Background on train delays
Train delays have been increasing in the past few years in terms of the numbers of delays and the amount of delay.
A train could be delayed due to many factors - once the primary (first) delay happens to the first train, that train can have knock-on effects on other trains, causing them to be delayed. These subsequent delays are called reactionary delays.
Over time, the amount of primary delays have remained relatively stable, but reactionary delays have risen considerably. This has resulted in a continuous deterioration of network performance, which is measured by the Public Performance Measure (PPM) statistic.
Although it would be ideal to reduce or prevent the primary delays as much as possible in the first place, the various causes are out of the rail industry's control (e.g. bad weather or random incidents such as trespassers). It is therefore difficult to reduce or prevent primary delays which may explain why primary delays have stayed stable. Consequently, it is more feasible to reduce or prevent reactionary delays. However, current systems are unfortunately unable to predict and manage reactionary delays accurately and effectively.
Given that the rail industry has been collecting large amounts of various data related to train operations, a logical approach is to apply modern artificial intelligence and machine learning techniques to explore exploiting this data to discover knowledge useful for improving network performance.
However, there are two basic challenges. The first is that rail related datasets are complex, diverse and stored in silos, making it a challenge to collate and integrate all the relevant data into a meaningful representation for further analysis. The second challenge is how to efficiently extract useful knowledge from this data and then use it to effectively assist Train Operation Companies (TOC) in making evidence-based decisions for improving their services.
In our study, we take on these challenges and aim to develop an intelligence ensemble system for predicting reactionary delays and then make suggestions for reducing and/or preventing further delays.
Therefore this feasibility study proposes to investigate how to use artificial intelligence and machine learning technologies to address the aforementioned challenge with the ultimate aim of developing an intelligent system for predicting and preventing reactionary delays. The following sections detail the scope of this study, a preliminary design of an Artificial Intelligence enhanced decision support system (AIEDSS) for network operators, and the associated tasks and deliverables.
Aim and Objectives of the Study
The aim of this research is to study the feasibility of developing an intelligence ensemble system for predicting and preventing reactionary delays, with the following primary objectives.
- To analyse existing datasets relevant to train operations to discover patterns of train delays and to quantify the salience of the relevant factors.
- To apply machine learning ensemble approaches to the existing data to automatically generate machine learned intelligence models.
- To build a prototype of an intelligence ensemble system and to evaluate its feasibility using one or two models of lines of train services as the basis for use cases.
The Intelligence Ensemble System
The proposed intelligence ensemble system, as shown in the figure below, consists of four key functional modules: data pre-processing and integration (and database), Delay Explorer, Delay Predictor, and Delay Preventer.
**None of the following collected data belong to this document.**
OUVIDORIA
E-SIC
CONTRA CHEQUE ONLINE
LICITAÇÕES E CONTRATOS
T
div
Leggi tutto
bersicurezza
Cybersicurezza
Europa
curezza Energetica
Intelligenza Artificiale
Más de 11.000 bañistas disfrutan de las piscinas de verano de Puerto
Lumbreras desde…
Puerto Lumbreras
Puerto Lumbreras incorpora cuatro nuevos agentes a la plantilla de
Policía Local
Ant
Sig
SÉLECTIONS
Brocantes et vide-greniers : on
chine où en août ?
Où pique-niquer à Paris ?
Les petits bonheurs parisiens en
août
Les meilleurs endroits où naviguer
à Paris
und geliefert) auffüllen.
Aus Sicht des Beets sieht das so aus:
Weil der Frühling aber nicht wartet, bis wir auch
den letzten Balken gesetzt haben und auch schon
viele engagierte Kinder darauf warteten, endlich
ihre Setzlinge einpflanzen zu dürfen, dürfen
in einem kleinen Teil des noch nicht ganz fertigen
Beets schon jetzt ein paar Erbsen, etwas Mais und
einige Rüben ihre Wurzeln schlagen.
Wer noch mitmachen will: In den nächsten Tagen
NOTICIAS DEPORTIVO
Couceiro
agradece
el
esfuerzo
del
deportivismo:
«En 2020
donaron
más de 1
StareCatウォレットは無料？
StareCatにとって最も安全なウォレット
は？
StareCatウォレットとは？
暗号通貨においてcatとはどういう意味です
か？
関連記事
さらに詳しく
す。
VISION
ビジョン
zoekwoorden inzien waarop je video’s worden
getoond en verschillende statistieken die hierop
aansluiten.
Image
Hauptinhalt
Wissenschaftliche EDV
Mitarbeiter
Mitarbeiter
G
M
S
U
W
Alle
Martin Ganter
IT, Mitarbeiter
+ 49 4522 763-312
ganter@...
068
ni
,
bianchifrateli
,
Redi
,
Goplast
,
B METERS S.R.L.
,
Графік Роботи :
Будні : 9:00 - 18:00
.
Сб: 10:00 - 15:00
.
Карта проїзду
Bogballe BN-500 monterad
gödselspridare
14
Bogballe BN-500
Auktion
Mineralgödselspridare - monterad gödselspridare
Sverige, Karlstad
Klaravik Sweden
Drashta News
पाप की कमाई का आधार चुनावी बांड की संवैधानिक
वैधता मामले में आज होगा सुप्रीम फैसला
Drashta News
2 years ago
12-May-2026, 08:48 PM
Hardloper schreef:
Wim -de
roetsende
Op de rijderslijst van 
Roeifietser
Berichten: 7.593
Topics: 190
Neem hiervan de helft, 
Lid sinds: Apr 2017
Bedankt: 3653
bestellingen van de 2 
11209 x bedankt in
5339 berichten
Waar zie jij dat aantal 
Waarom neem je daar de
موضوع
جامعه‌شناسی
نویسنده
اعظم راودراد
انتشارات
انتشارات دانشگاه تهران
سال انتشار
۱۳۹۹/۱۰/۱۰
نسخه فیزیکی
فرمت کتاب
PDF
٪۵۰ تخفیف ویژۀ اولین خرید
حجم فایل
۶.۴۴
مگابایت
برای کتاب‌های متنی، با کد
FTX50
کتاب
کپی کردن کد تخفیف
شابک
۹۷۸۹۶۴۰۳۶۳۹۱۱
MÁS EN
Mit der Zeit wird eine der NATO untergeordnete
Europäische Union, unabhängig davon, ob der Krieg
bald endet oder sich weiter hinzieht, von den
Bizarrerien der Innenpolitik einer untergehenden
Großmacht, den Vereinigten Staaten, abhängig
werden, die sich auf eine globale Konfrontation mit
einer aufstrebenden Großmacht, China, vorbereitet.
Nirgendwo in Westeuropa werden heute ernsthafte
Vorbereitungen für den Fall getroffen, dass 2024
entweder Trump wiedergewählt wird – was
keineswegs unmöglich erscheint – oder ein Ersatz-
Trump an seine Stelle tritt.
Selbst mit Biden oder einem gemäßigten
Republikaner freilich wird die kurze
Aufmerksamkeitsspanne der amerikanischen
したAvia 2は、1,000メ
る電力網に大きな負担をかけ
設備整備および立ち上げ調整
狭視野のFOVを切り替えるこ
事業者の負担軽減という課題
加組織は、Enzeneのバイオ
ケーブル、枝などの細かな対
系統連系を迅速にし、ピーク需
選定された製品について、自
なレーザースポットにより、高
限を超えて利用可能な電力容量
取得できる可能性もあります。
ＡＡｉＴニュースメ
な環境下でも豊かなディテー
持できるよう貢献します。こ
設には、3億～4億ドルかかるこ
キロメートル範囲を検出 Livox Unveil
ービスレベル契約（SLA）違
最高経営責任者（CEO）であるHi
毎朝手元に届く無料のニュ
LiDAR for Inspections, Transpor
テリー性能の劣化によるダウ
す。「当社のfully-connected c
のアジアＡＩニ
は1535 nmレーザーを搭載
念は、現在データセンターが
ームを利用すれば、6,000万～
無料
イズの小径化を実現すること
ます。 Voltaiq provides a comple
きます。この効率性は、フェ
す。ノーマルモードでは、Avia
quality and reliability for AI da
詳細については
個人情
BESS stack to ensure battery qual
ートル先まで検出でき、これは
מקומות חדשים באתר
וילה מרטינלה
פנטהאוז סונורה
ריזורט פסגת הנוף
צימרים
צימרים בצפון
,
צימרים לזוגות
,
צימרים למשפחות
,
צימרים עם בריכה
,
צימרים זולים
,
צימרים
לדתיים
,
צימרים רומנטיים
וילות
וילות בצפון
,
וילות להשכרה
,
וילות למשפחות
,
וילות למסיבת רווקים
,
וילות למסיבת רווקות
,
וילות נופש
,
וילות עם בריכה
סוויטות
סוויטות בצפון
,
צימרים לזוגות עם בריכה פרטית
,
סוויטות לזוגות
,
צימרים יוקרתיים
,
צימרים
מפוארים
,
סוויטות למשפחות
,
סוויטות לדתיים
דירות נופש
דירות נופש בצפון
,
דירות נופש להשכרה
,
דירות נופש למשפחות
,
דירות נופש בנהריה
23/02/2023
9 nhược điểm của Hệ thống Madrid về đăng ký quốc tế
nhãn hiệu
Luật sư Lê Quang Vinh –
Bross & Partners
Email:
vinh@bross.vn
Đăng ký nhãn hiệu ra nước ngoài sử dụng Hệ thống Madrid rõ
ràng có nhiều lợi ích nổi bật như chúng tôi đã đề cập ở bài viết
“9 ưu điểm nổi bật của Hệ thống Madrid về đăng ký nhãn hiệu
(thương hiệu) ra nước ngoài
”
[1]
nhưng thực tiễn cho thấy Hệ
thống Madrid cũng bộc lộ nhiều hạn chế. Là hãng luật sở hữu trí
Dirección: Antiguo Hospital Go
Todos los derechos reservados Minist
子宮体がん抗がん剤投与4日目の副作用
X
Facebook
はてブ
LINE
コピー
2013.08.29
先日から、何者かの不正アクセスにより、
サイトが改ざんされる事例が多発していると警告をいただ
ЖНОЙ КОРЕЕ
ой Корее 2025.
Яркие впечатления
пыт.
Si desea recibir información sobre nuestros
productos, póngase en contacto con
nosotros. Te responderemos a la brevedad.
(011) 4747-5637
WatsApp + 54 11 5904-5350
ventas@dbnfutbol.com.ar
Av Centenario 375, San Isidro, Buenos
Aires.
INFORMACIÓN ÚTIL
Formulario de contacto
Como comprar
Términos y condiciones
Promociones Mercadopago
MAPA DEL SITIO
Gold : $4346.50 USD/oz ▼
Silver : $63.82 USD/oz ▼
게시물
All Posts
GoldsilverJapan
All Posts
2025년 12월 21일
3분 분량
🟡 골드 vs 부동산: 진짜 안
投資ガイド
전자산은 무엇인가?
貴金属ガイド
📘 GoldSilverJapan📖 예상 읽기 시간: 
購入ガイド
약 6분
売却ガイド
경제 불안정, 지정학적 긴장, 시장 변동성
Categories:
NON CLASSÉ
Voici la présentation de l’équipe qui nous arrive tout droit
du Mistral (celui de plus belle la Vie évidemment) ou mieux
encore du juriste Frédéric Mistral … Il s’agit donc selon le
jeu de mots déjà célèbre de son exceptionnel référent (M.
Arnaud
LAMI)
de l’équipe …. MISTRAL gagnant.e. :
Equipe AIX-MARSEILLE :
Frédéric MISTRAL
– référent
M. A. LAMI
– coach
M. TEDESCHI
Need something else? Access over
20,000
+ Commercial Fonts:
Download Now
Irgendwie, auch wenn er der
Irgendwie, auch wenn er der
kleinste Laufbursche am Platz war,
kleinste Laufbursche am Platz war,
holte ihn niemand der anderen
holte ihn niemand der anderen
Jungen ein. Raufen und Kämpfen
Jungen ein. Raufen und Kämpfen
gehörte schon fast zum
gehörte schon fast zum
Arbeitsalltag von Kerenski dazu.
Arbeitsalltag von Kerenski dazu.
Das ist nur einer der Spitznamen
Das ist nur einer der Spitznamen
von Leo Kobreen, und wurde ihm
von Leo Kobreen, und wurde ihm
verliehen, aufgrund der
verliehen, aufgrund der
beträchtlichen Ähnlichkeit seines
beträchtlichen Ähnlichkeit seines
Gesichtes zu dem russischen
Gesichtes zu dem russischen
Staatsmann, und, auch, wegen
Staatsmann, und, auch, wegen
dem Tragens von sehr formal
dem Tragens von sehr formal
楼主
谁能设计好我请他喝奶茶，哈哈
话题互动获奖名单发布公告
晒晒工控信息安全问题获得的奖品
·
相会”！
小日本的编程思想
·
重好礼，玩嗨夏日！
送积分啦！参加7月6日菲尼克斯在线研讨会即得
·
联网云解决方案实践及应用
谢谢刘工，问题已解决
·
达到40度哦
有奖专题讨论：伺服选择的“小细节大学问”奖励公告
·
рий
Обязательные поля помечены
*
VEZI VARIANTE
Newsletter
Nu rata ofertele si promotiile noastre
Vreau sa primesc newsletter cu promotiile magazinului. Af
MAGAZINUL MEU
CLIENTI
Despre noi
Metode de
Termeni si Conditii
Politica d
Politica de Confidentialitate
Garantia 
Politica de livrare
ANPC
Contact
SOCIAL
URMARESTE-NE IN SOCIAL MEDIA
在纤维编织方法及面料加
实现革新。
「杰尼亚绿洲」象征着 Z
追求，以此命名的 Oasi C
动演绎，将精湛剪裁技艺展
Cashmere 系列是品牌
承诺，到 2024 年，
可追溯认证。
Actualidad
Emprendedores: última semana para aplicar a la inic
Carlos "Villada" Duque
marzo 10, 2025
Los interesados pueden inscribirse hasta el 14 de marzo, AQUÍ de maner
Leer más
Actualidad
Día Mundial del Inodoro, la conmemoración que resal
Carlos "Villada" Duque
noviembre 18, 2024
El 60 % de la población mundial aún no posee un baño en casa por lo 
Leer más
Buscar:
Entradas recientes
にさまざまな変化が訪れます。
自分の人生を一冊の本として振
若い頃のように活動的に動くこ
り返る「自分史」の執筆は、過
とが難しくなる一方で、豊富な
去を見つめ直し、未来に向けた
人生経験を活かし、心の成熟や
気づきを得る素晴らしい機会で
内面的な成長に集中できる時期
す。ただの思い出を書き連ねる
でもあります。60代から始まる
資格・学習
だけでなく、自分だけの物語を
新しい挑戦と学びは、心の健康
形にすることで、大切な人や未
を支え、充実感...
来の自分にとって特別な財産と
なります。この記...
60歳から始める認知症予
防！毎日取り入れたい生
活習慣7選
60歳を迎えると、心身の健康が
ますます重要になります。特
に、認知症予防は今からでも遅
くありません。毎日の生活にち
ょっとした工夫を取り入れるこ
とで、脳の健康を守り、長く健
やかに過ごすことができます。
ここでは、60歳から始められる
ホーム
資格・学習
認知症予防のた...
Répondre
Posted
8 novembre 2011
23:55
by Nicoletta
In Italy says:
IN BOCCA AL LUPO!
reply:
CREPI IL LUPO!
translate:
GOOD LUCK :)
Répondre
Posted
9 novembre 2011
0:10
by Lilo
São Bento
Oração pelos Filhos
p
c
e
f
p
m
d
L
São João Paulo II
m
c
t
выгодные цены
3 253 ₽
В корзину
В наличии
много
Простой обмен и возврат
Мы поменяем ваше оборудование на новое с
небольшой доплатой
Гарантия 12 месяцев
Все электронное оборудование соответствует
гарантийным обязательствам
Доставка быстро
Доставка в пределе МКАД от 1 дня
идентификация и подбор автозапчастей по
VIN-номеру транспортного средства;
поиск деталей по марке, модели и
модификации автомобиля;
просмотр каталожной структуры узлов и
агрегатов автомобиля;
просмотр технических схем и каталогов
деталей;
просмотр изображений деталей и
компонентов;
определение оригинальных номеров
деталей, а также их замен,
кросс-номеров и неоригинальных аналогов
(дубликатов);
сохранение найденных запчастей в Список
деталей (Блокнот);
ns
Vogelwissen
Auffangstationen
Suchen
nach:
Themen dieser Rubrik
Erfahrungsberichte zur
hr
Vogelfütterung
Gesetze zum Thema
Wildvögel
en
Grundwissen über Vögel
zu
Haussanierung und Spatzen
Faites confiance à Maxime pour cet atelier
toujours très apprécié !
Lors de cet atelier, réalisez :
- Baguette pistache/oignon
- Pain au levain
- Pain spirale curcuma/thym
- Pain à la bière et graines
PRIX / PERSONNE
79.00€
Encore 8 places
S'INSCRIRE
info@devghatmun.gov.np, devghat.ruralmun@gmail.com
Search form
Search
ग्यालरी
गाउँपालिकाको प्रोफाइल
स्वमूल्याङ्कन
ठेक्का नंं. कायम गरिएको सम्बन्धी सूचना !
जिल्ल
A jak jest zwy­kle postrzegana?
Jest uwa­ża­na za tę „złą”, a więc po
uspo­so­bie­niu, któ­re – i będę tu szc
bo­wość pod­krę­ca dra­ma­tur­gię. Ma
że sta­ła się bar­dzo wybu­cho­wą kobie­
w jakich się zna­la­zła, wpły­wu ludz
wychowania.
The project has gone very well so far. A large amount of railway related data (from 13 different sources) has been collected, cleaned and processed - this includes real time running data, historical performance data, data about incidents where trains were delayed, and weather data for the past two years. After evaluating the necessary requirements and the feasibility of the system, the basic components of the intelligence ensemble system are currently being prototyped.